[Stored data]

===============

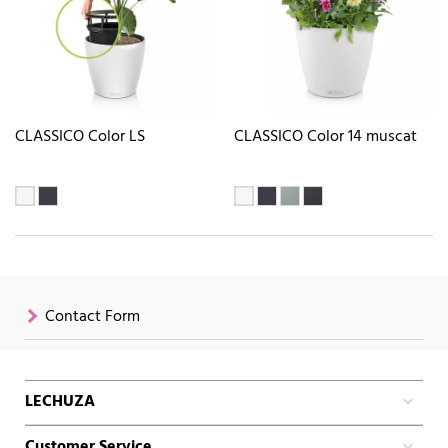
CLASSICO Color LS
CLASSICO Color 14 muscat
Contact Form
LECHUZA
Customer Service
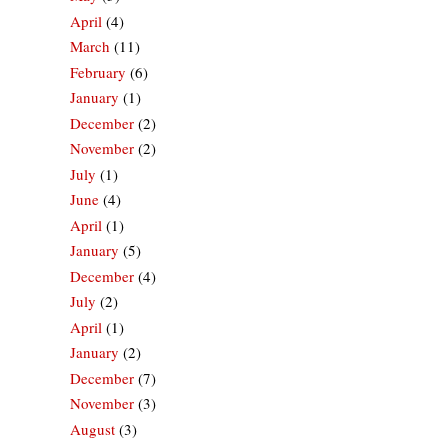
April
(4)
March
(11)
February
(6)
January
(1)
December
(2)
November
(2)
July
(1)
June
(4)
April
(1)
January
(5)
December
(4)
July
(2)
April
(1)
January
(2)
December
(7)
November
(3)
August
(3)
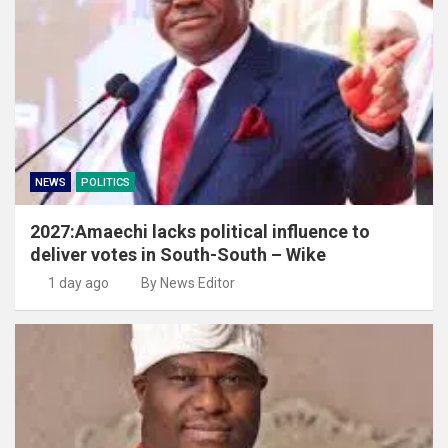
NEWS
POLITICS
2027:Amaechi lacks political influence to
deliver votes in South-South – Wike
1 day ago
By News Editor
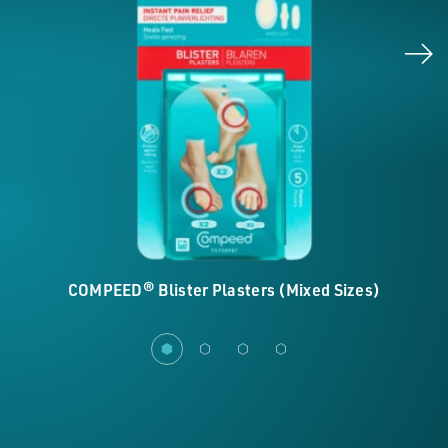
COMPEED® Blister Plasters (Mixed Sizes)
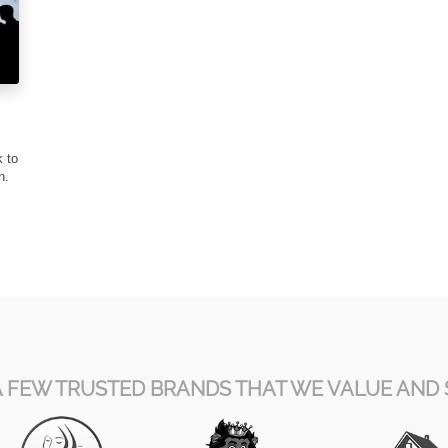
k to
th.
A FEW TRUSTED BRANDS THAT WE VALUE AND 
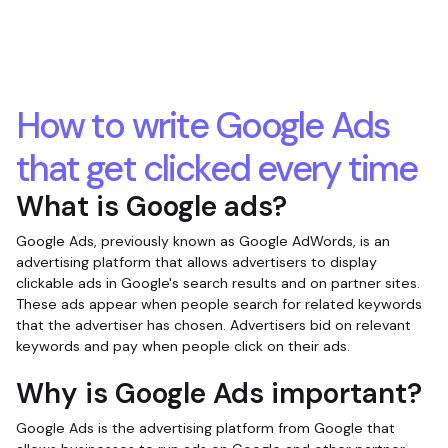
How to write Google Ads
that get clicked every time
What is Google ads?
Google Ads, previously known as Google AdWords, is an
advertising platform that allows advertisers to display
clickable ads in Google's search results and on partner sites.
These ads appear when people search for related keywords
that the advertiser has chosen. Advertisers bid on relevant
keywords and pay when people click on their ads.
Why is Google Ads important?
Google Ads is the advertising platform from Google that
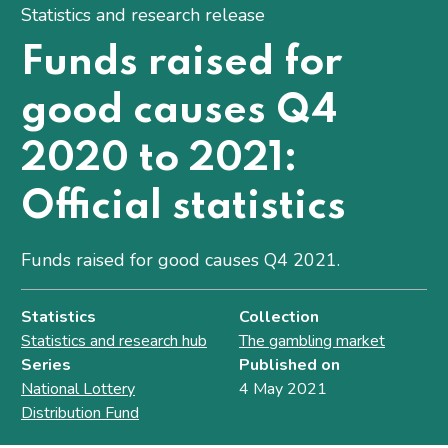
Statistics and research release
Funds raised for
good causes Q4
2020 to 2021:
Official statistics
Funds raised for good causes Q4 2021.
Statistics
Collection
Statistics and research hub
The gambling market
Series
Published on
National Lottery
4 May 2021
Distribution Fund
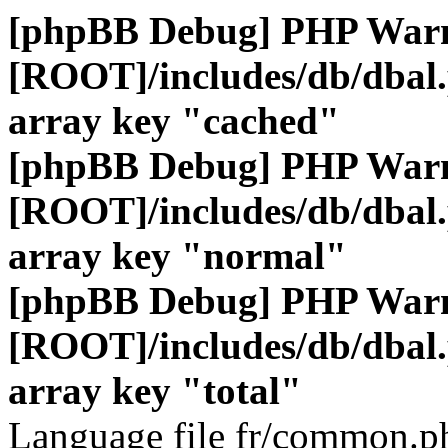
[phpBB Debug] PHP War
[ROOT]/includes/db/dbal
array key "cached"
[phpBB Debug] PHP War
[ROOT]/includes/db/dbal
array key "normal"
[phpBB Debug] PHP War
[ROOT]/includes/db/dbal
array key "total"
Language file fr/common.ph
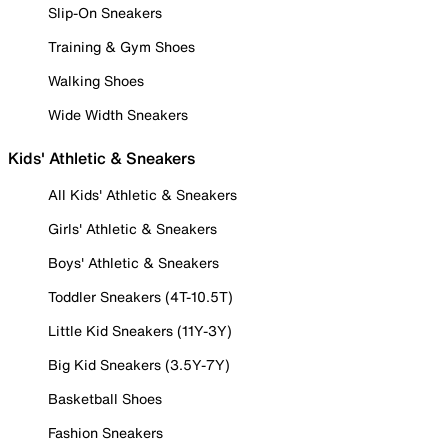
Slip-On Sneakers
Training & Gym Shoes
Walking Shoes
Wide Width Sneakers
Kids' Athletic & Sneakers
All Kids' Athletic & Sneakers
Girls' Athletic & Sneakers
Boys' Athletic & Sneakers
Toddler Sneakers (4T-10.5T)
Little Kid Sneakers (11Y-3Y)
Big Kid Sneakers (3.5Y-7Y)
Basketball Shoes
Fashion Sneakers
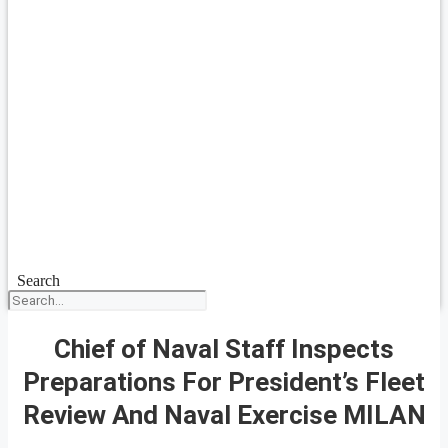
Search
Chief of Naval Staff Inspects
Preparations For President’s Fleet
Review And Naval Exercise MILAN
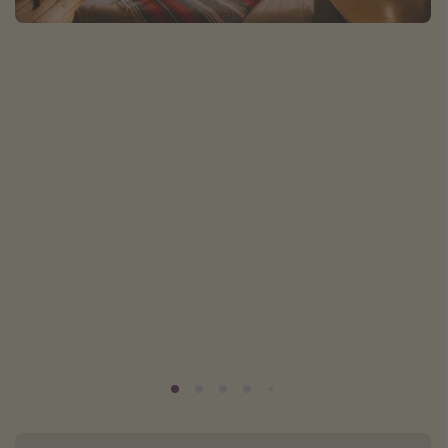
Caribbean
South America
Europe
Asia
Africa
Vacation types
Last minute deals
All inclusive vacations
Weekend getaways
Solo travel
Christmas vacations
Spring break destinations
Beach vacations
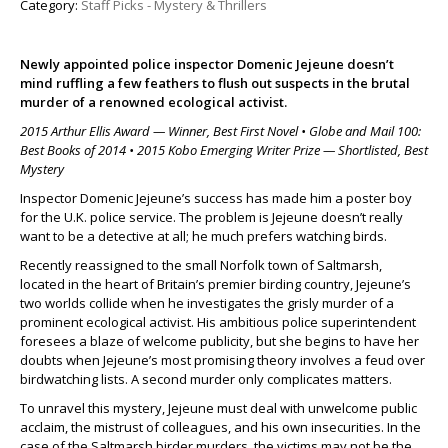
Category:
Staff Picks - Mystery & Thrillers
Newly appointed police inspector Domenic Jejeune doesn’t
mind ruffling a few feathers to flush out suspects in the brutal
murder of a renowned ecological activist.
2015 Arthur Ellis Award — Winner, Best First Novel • Globe and Mail 100:
Best Books of 2014 • 2015 Kobo Emerging Writer Prize — Shortlisted, Best
Mystery
Inspector Domenic Jejeune’s success has made him a poster boy
for the U.K. police service. The problem is Jejeune doesn’t really
want to be a detective at all; he much prefers watching birds.
Recently reassigned to the small Norfolk town of Saltmarsh,
located in the heart of Britain’s premier birding country, Jejeune’s
two worlds collide when he investigates the grisly murder of a
prominent ecological activist. His ambitious police superintendent
foresees a blaze of welcome publicity, but she begins to have her
doubts when Jejeune’s most promising theory involves a feud over
birdwatching lists. A second murder only complicates matters.
To unravel this mystery, Jejeune must deal with unwelcome public
acclaim, the mistrust of colleagues, and his own insecurities. In the
case of the Saltmarsh birder murders, the victims may not be the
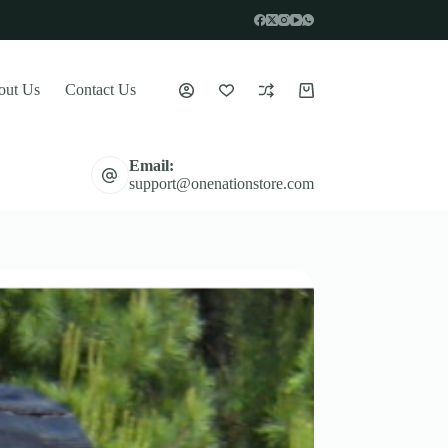
out Us
Contact Us
Shopping
cart
Email:
support@onenationstore.com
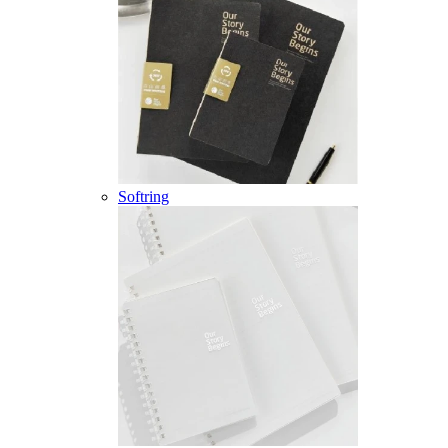
Softring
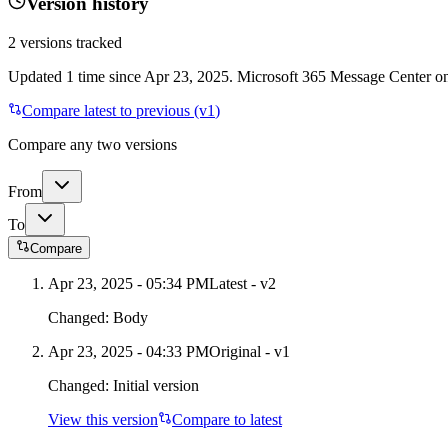
Version history
2
versions tracked
Updated
1
time
since
Apr 23, 2025
. Microsoft 365 Message Center onl
Compare latest to previous (v
1
)
Compare any two versions
From
To
Compare
Apr 23, 2025 - 05:34 PM
Latest - v
2
Changed:
Body
Apr 23, 2025 - 04:33 PM
Original - v1
Changed:
Initial version
View this version
Compare to latest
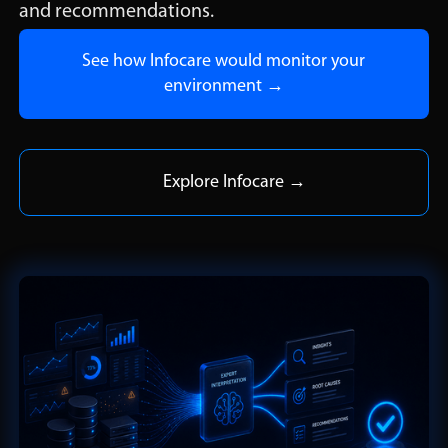
and recommendations.
See how Infocare would monitor your
environment →
Explore Infocare →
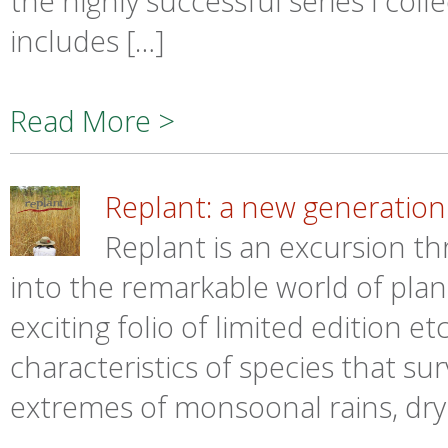
the highly successful series I col
includes […]
Read More >
Replant: a new generation 
Replant is an excursion thr
into the remarkable world of plant
exciting folio of limited edition 
characteristics of species that su
extremes of monsoonal rains, dry 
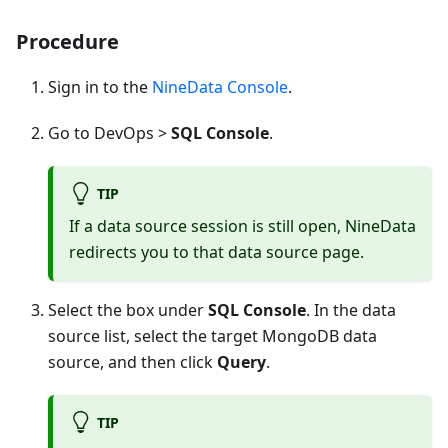
Procedure
Sign in to the
NineData Console
.
Go to DevOps >
SQL Console
.
TIP
If a data source session is still open, NineData
redirects you to that data source page.
Select the box under
SQL Console
. In the data
source list, select the target MongoDB data
source, and then click
Query
.
TIP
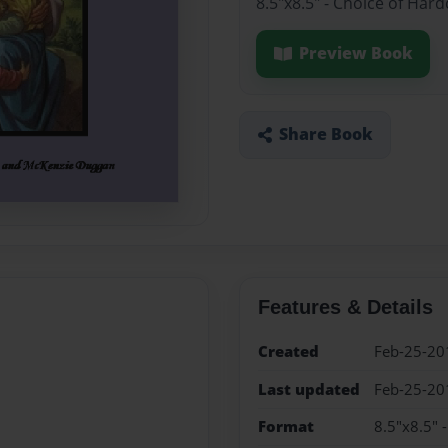
8.5"x8.5" - Choice of Har
Preview Book
Share Book
Features & Details
Created
Feb-25-20
Last updated
Feb-25-20
Format
8.5"x8.5" 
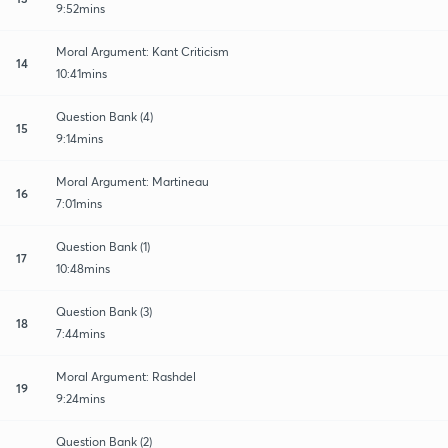
9:52mins
Moral Argument: Kant Criticism
14
10:41mins
Question Bank (4)
15
9:14mins
Moral Argument: Martineau
16
7:01mins
Question Bank (1)
17
10:48mins
Question Bank (3)
18
7:44mins
Moral Argument: Rashdel
19
9:24mins
Question Bank (2)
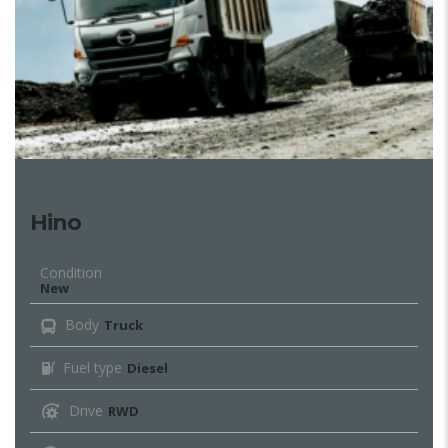
Hino
Condition
New
Body
Truck
Fuel type
Diesel
Drive
RWD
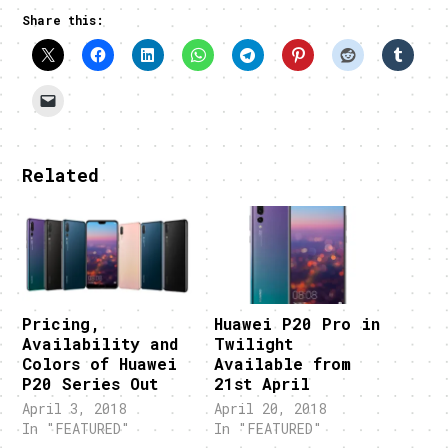
Share this:
Related
Pricing,
Huawei P20 Pro in
Availability and
Twilight
Colors of Huawei
Available from
P20 Series Out
21st April
April 3, 2018
April 20, 2018
In "FEATURED"
In "FEATURED"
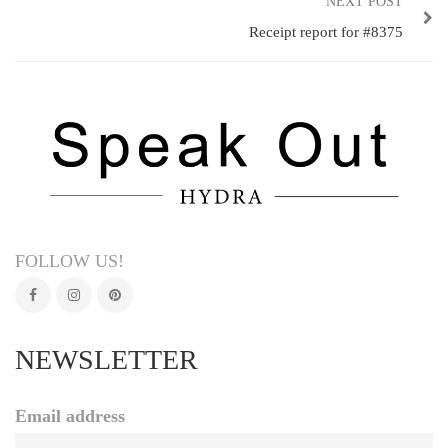
NEXT POST
Receipt report for #8375
FOLLOW US!
NEWSLETTER
Email address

===============

### What this task involves
Rewrite the entries above, switching every "Moral Argument" to "Ethical Argument" and keeping everything else the same. Leave the pictures out of your answer.

### Expected answer
CLASSICO Color LS
CLASSICO Color 14 muscat
Contact Form
LECHUZA
Customer Service
April
(4)
March
(11)
February
(6)
January
(1)
December
(2)
November
(2)
July
(1)
June
(4)
April
(1)
January
(5)
December
(4)
July
(2)
April
(1)
January
(2)
December
(7)
November
(3)
August
(3)
NEWS
POLITICS
2027:Amaechi lacks political influence to
deliver votes in South-South – Wike
1 day ago
By News Editor
COMPEED® Blister Plasters (Mixed Sizes)
k to
th.
A FEW TRUSTED BRANDS THAT WE VALUE AND 
How to write Google Ads
that get clicked every time
What is Google ads?
Google Ads, previously known as Google AdWords, is an
advertising platform that allows advertisers to display
clickable ads in Google's search results and on partner sites.
These ads appear when people search for related keywords
that the advertiser has chosen. Advertisers bid on relevant
keywords and pay when people click on their ads.
Why is Google Ads important?
Google Ads is the advertising platform from Google that
Statistics and research release
Funds raised for
good causes Q4
2020 to 2021:
Official statistics
Funds raised for good causes Q4 2021.
Statistics
Collection
Statistics and research hub
The gambling market
Series
Published on
National Lottery
4 May 2021
Distribution Fund
[phpBB Debug] PHP War
[ROOT]/includes/db/dbal
array key "cached"
[phpBB Debug] PHP War
[ROOT]/includes/db/dbal
array key "normal"
[phpBB Debug] PHP War
[ROOT]/includes/db/dbal
array key "total"
Language file fr/common.ph
Slip-On Sneakers
Training & Gym Shoes
Walking Shoes
Wide Width Sneakers
Kids' Athletic & Sneakers
All Kids' Athletic & Sneakers
Girls' Athletic & Sneakers
Boys' Athletic & Sneakers
Toddler Sneakers (4T-10.5T)
Little Kid Sneakers (11Y-3Y)
Big Kid Sneakers (3.5Y-7Y)
Basketball Shoes
Fashion Sneakers
Search
Chief of Naval Staff Inspects
Preparations For President’s Fleet
Review And Naval Exercise MILAN
Caribbean
South America
Europe
Asia
Africa
Vacation types
Last minute deals
All inclusive vacations
Weekend getaways
Solo travel
Christmas vacations
Spring break destinations
Beach vacations
Category:
Staff Picks - Mystery & Thrillers
Newly appointed police inspector Domenic Jejeune doesn’t
mind ruffling a few feathers to flush out suspects in the brutal
murder of a renowned ecological activist.
2015 Arthur Ellis Award — Winner, Best First Novel • Globe and Mail 100:
Best Books of 2014 • 2015 Kobo Emerging Writer Prize — Shortlisted, Best
Mystery
Inspector Domenic Jejeune’s success has made him a poster boy
for the U.K. police service. The problem is Jejeune doesn’t really
want to be a detective at all; he much prefers watching birds.
Recently reassigned to the small Norfolk town of Saltmarsh,
located in the heart of Britain’s premier birding country, Jejeune’s
two worlds collide when he investigates the grisly murder of a
prominent ecological activist. His ambitious police superintendent
foresees a blaze of welcome publicity, but she begins to have her
doubts when Jejeune’s most promising theory involves a feud over
birdwatching lists. A second murder only complicates matters.
To unravel this mystery, Jejeune must deal with unwelcome public
acclaim, the mistrust of colleagues, and his own insecurities. In the
case of the Saltmarsh birder murders, the victims may not be the
out Us
Contact Us
Shopping
cart
Email:
support@onenationstore.com
Softring
Version history
2
versions tracked
Updated
1
time
since
Apr 23, 2025
. Microsoft 365 Message Center onl
Compare latest to previous (v
1
)
Compare any two versions
From
To
Compare
Apr 23, 2025 - 05:34 PM
Latest - v
2
Changed:
Body
Apr 23, 2025 - 04:33 PM
Original - v1
Changed:
Initial version
View this version
Compare to latest
and recommendations.
See how Infocare would monitor your
environment →
Explore Infocare →
the highly successful series I col
includes […]
Read More >
Replant: a new generation 
Replant is an excursion thr
into the remarkable world of plant
exciting folio of limited edition 
characteristics of species that su
extremes of monsoonal rains, dry 
Procedure
Sign in to the
NineData Console
.
Go to DevOps >
SQL Console
.
TIP
If a data source session is still open, NineData
redirects you to that data source page.
Select the box under
SQL Console
. In the data
source list, select the target MongoDB data
source, and then click
Query
.
TIP
8.5"x8.5" - Choice of Har
Preview Book
Share Book
Features & Details
Created
Feb-25-20
Last updated
Feb-25-20
Format
8.5"x8.5" 
9:52mins
Ethical Argument: Kant Criticism
14
10:41mins
Question Bank (4)
15
9:14mins
Ethical Argument: Martineau
16
7:01mins
Question Bank (1)
17
10:48mins
Question Bank (3)
18
7:44mins
Ethical Argument: Rashdel
19
9:24mins
Question Bank (2)
Hino
Condition
New
Body
Truck
Fuel type
Diesel
Drive
RWD
Share this:
Related
Pricing,
Huawei P20 Pro in
Availability and
Twilight
Colors of Huawei
Available from
P20 Series Out
21st April
April 3, 2018
April 20, 2018
In "FEATURED"
In "FEATURED"
NEXT POST
Receipt report for #8375
FOLLOW US!
NEWSLETTER
Email address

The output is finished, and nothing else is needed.